Engager des fonds substantiels dans un projet commercial est une décision difficile à prendre : l’entreprise doit avoir d’excellentes raisons de le faire. À la base, cette décision est plus aisée quand l’économie est robuste, la situation politique stable et l’accès à la demande internationale facile. Et, bien entendu, quand les installations actuelles ne permettent plus d’exécuter les commandes reçues. L’absence de ces éléments – ou l’incertitude les entourant – a découragé des entreprises du monde entier à prendre des engagements de grande ampleur, et ce, pendant sept longues années. Plus récemment, sur certains fronts, il y a toutefois un début d’amélioration. Le géant endormi est-il en train de se réveiller ?

Certains pourraient douter du bien-fondé de cette question et se demander à quoi font référence des termes comme « géant » et « investissement brut dans l’économie ». Je leur répondrais ceci : les quatre principales sphères d’investissement – les secteurs résidentiel, non résidentiel, de la machinerie et de l’équipement, ainsi que celui de l’investissement public – représentent à peine 20 % de l’activité économique. On est bien loin du statut de « géant » conféré aux dépenses de consommation (qui pèsent pour environ 60 % du PIB) et au commerce international (dont la contribution avoisine 60 % lorsqu’on tient compte des exportations et des importations). Par conséquent, globalement, l’investissement ressemble davantage à David qu’à Goliath.

C’est peut-être vrai. Cependant, selon la légende, David a su dominer le géant philistin. L’activité d’investissement dans l’économie passe peut-être sous le radar, mais sa contribution est essentielle : à vrai dire, elle détermine dans une large mesure la capacité de l’économie à produire des biens et des services. L’absence de son dynamisme est révélatrice de l’orientation de l’économie – et cette absence était très manifeste pendant les années post-récession. De manière générale, le présent cycle d’investissement n’est pas plus court que la plupart des cycles antérieurs, mais il est sans aucun doute le moins impressionnant depuis des décennies. La croissance moyenne est pratiquement un point de pourcentage en deçà du taux de la deuxième période de plus faible croissance depuis 1980 – et depuis 1960 si l’on considère seulement les pays de l’OCDE. Tout au long de 2016, le géant est donc resté plutôt endormi.

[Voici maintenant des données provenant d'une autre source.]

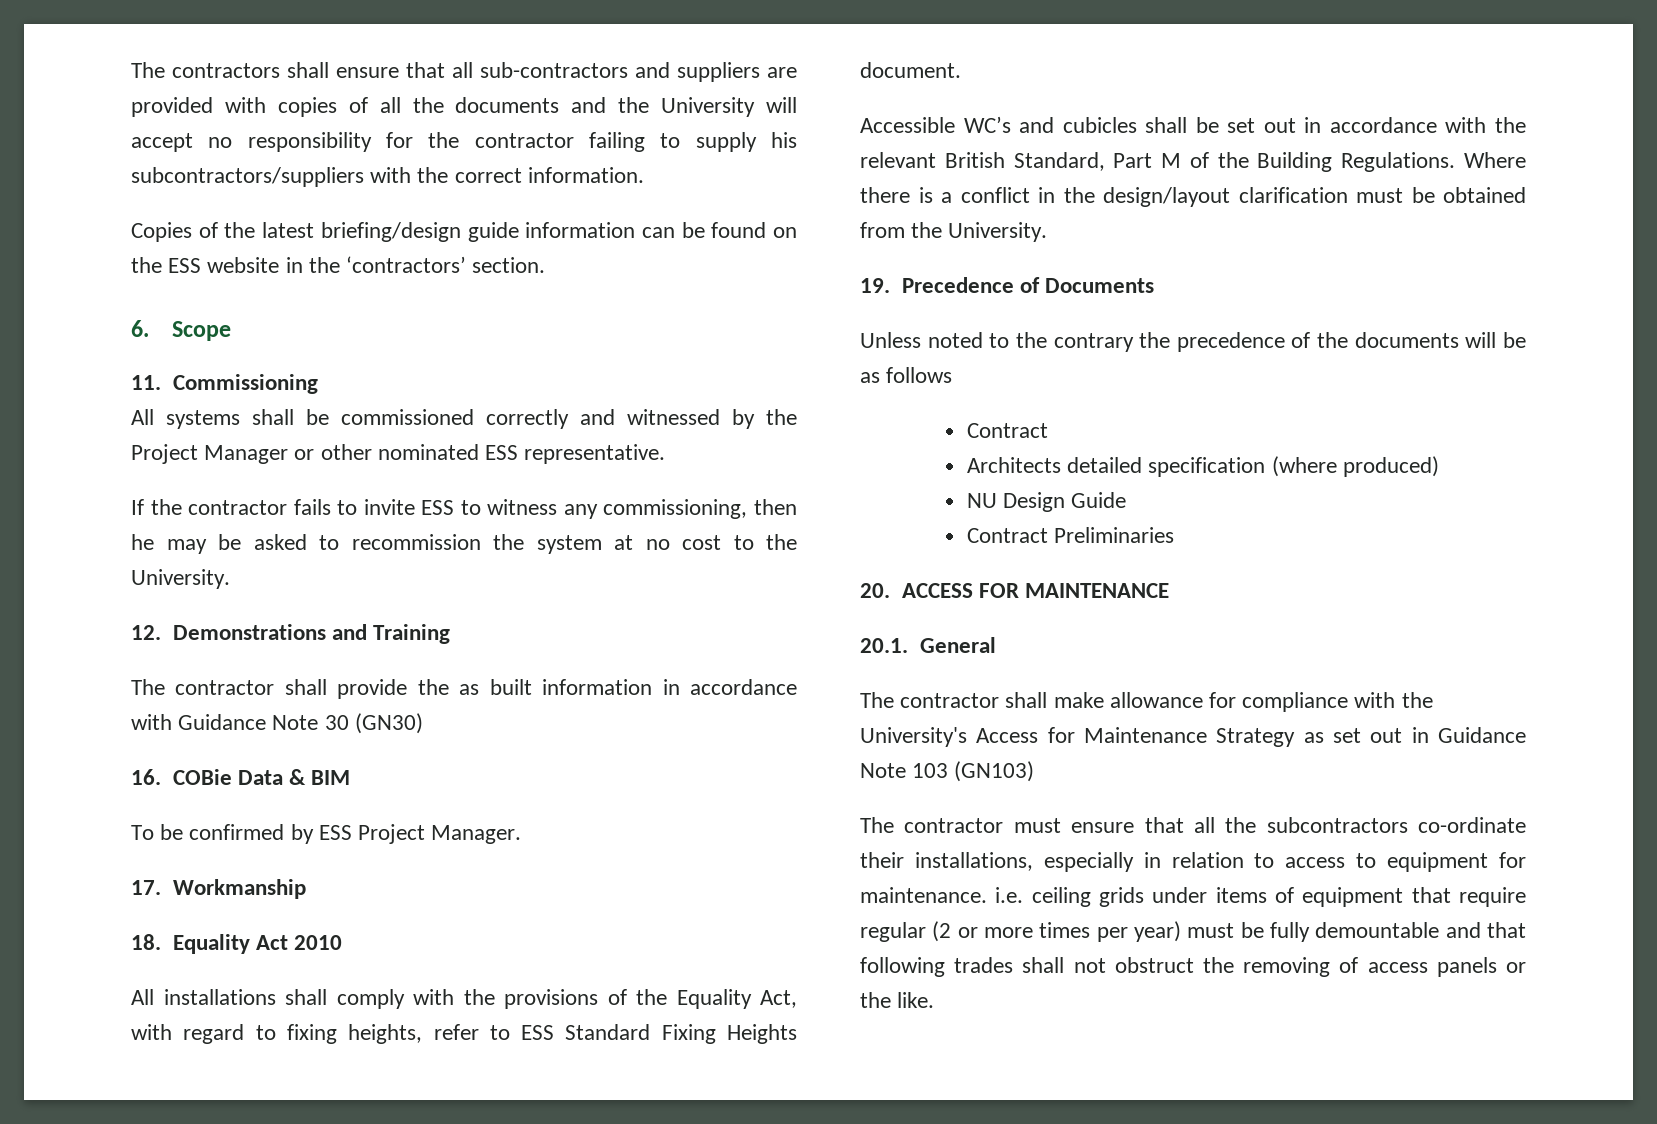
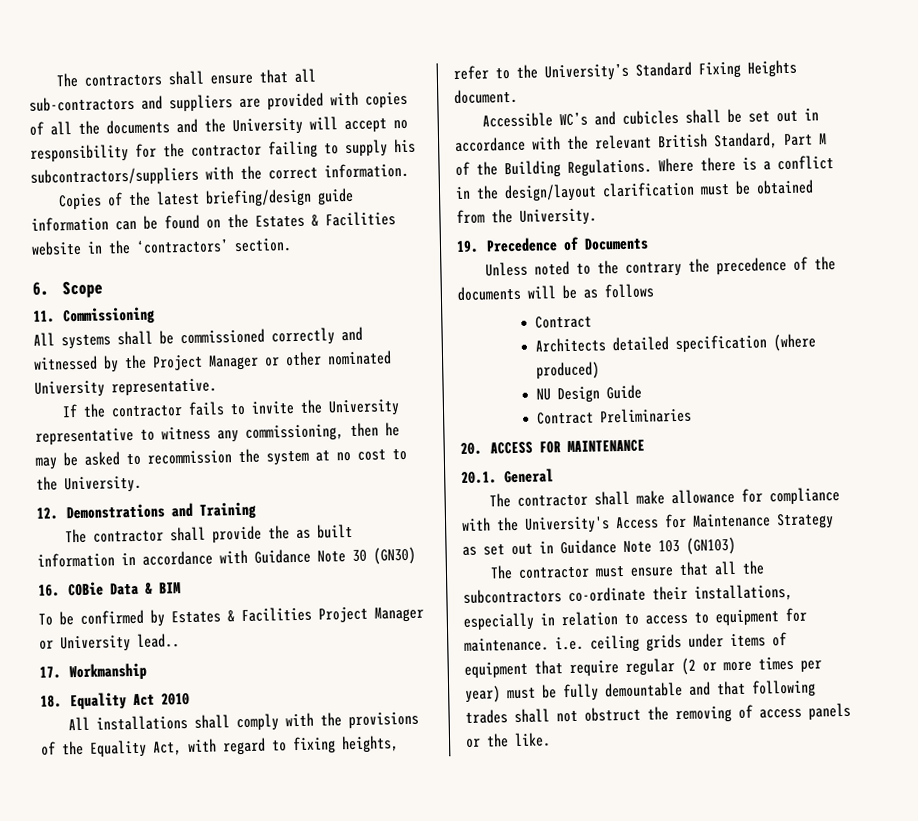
[168,258,202,273] ESS -> [255,211,396,228] Estates & Facilities
[485,445,519,460] ESS -> [34,380,105,398] University
[421,500,455,515] ESS -> [300,399,401,417] [35,427,134,446] the University representative
[318,824,522,844] ESS Project Manager. -> [171,606,424,624] [39,633,180,653] Estates & Facilities Project Manager or University lead..
[521,1025,555,1040] ESS -> [516,62,629,82] the University’s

Pas plus que les autres éléments du PIB, me direz-vous. D’accord, l’investissement en part du PIB mondial n’a pas vraiment changé ces dernières années. Or, c’est le cas dans les pays de l’OCDE, où le déficit d’investissement depuis la fin de la récession est plus important qu’en 2010, soit à l’époque où les marchés émergents se démarquaient par de vastes programmes d’investissements publics. Aujourd’hui, le secteur privé doit toujours combler ce déficit.

A-t-on des raisons de croire que la situation changera pendant les prochaines années? Dans un récent Propos de la semaine, nous avons affirmé voir les premières lueurs d’une relance du cycle de l’investissement dans le secteur de la machinerie. Cela toucherait-il aussi la construction? Interrogez les analystes de la « nouvelle normalité » : ils vous diront qu’il n’y a aucune évolution. Les données semblent leur donner raison, sauf si on tient compte des facteurs suivants. Premier facteur : le début 2016 a marqué la fin de la morosité récente de l’activité qui avait suivi le plongeon de 18 mois du cours des produits de base. Depuis, une reprise partielle a eu le même effet sur les projets d’investissement. De façon générale, le pire semble passé pour l’industrie minière, qui peut à nouveau envisager d’investir.

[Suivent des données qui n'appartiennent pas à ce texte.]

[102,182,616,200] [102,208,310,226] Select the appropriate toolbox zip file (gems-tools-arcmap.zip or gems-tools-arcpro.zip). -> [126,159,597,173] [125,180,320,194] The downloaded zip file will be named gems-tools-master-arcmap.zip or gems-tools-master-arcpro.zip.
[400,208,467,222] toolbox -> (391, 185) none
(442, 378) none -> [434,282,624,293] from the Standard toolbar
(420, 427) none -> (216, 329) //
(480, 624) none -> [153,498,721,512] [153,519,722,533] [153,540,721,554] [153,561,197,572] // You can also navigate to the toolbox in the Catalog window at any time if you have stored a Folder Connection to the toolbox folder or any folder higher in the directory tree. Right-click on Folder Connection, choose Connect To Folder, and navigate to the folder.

Le secteur industriel constitue le deuxième facteur. Il s’est retrouvé avec un excédent chronique de capacités pendant les années ayant immédiatement suivi la récession. Cependant, depuis, ce secteur ne cesse de résorber cet excédent. Aujourd’hui, les taux d’utilisation sur les marchés de l’OCDE sont aussi serrés qu’en 2008. Aux États-Unis, les taux de vacance des bâtiments industriels avoisinent les 5 % dans plusieurs villes et, dans certains cas, ce taux n’a jamais été aussi bas. Si elles n’augmentent pas leurs investissements, les entreprises devront bientôt refuser des contrats et hausser les prix de leur production limitée. Les banques centrales observent la situation et, en prévision, resserrent les conditions monétaires. Enfin, troisième facteur : les édifices abritant des locaux commerciaux. En effet, on constate une poussée de la demande engendrée par ces structures de verre et d’acier, dont les taux de vacance seraient en forte baisse. Même s’il y a toujours place à la croissance, l’effet de pressions accrues sur les taux moyens de location devrait entraîner un intérêt renouvelé à l’égard des nouveaux projets.

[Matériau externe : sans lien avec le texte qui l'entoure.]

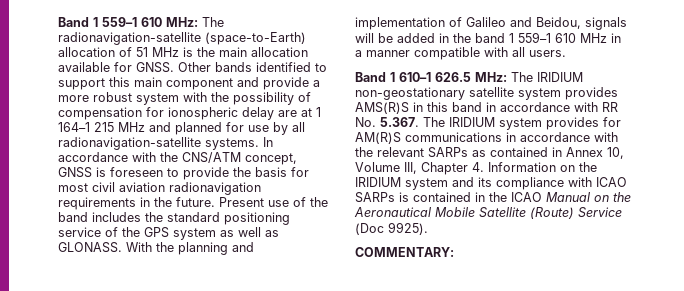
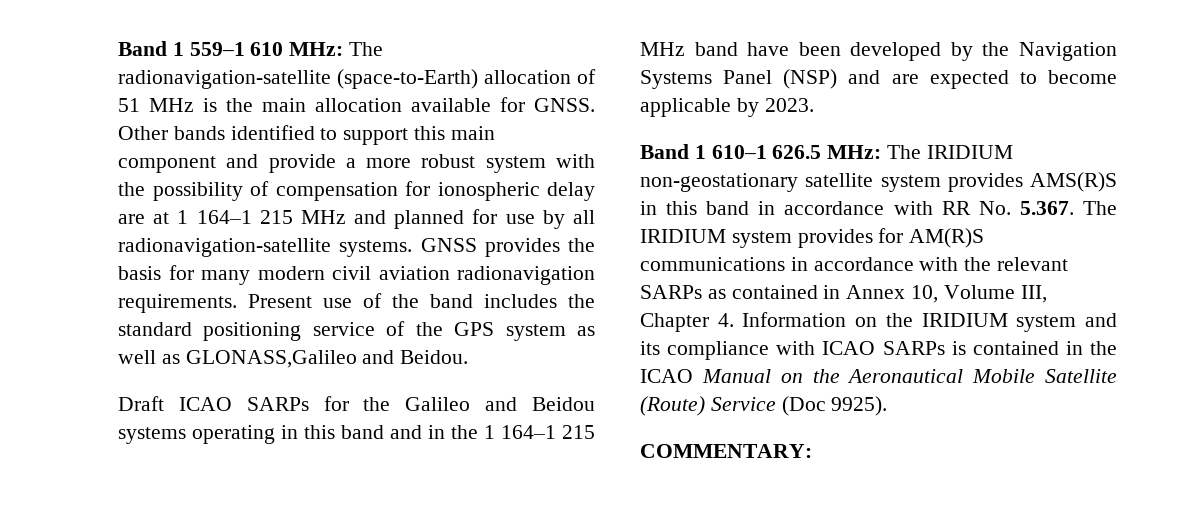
[263,137,273,147] [58,152,297,165] [58,167,229,180] In accordance with the CNS/ATM concept, GNSS is foreseen to provide -> [420,238,560,257] GNSS provides
[58,183,88,192] most -> [201,266,325,285] many modern
[58,197,215,210] requirements in the future. -> [118,294,237,313] requirements.
[58,242,254,255] [355,17,627,30] [355,32,621,43] [355,47,566,60] GLONASS. With the planning and implementation of Galileo and Beidou, signals will be added in the band 1 559–1 610 MHz in a manner compatible with all users. -> [185,350,469,368] [118,396,595,411] [118,425,595,444] [640,42,1117,61] [640,69,1117,89] [640,98,814,117] GLONASS,Galileo and Beidou. // Draft ICAO SARPs for the Galileo and Beidou systems operating in this band and in the 1 164–1 215 MHz band have been developed by the Navigation Systems Panel (NSP) and are expected to become applicable by 2023.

Les mêmes tendances se dessinent généralement du côté de l’investissement commercial au Canada. Alors que la cadence de l’activité s’accélère à l’échelle mondiale, on s’attend à une demande plus vive envers le secteur canadien des exportations. Les principaux acteurs de l’industrie manufacturière sont déjà confrontés à des problèmes de capacité.

Conclusion?

Il y a peu de preuves concrètes d’un réveil marqué de l’investissement à l’international. Malgré tout, les conditions préalables et fiables annonçant ce réveil se multiplient de belle façon. En terminant, une dernière remarque : pour les entreprises qui passeront à l’action, l’incertitude politique induit un avantage plus important qu’à l’habitude.